Comme indiqué dans l’article, je n’ai pas encore atteint le niveau où je me sens capable de m’exprimer avec certitude sur ce sujet.
Je pense qu’il est intéressant de travailler divers états, en développant sa bienveillance ou son agressivité par exemple. Mais je suppose que mushin est au-delà de cela…
Léo
Salut Léo
Les différentes approches de cet état sont avant tout culturelles.
Tous les individus du monde connaissent cet état et peuvent en faire l’expérience, au volant en évitant un obstacle, dans sa cuisine en rattrapant un objet qui tombe et plus fort encore en prenant une décision inconsciente, en faisant un choix , si cet objet est brûlant ou pas, notre cerveau va très vite…et pourtant personne ne nous a appris à faire cela et nous ne nous entraînons jamais à agir ainsi…ce n’est pas une chose que l’on apprend, cela fait parti du patrimoine de notre espèce c’est inné.

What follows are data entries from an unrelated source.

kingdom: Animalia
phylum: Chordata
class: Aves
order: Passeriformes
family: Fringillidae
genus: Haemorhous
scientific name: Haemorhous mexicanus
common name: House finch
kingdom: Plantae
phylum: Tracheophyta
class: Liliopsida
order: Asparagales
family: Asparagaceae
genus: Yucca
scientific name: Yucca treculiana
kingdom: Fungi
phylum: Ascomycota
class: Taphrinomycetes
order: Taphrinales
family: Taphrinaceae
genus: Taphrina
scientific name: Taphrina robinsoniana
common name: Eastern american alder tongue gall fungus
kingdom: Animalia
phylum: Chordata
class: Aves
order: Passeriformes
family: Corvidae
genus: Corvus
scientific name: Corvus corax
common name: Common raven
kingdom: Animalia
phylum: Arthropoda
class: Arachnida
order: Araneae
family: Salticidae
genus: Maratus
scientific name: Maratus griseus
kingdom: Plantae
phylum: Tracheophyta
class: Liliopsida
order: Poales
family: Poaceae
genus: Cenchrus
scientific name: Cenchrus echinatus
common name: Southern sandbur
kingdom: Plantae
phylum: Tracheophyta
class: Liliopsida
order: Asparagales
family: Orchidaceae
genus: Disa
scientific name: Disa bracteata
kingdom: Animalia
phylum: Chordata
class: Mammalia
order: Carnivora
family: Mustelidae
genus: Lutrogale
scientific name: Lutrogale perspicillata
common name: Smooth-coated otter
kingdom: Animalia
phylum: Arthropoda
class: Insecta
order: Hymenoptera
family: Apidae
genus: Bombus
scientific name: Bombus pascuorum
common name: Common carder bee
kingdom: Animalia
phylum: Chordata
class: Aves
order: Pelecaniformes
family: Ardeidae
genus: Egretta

Là ou je te rejoins c’est sur le lâcher prise, cette volonté de tout contrôler, notre esprit, notre corps etc la volonté de contrôle absolue, c’est notre pire ennemi à mon sens dans les arts de combat.
Il faut juste accepter que dans l’action, dans le combat en générale, nous ne contrôlons pas tout il faut se faire confiance, et bien être conscient que ce geste « magique » sortit de nul part, ce kami waza existe hors de notre contrôle. Il n’y a rien a atteindre ni a apprendre. juste à laisser faire.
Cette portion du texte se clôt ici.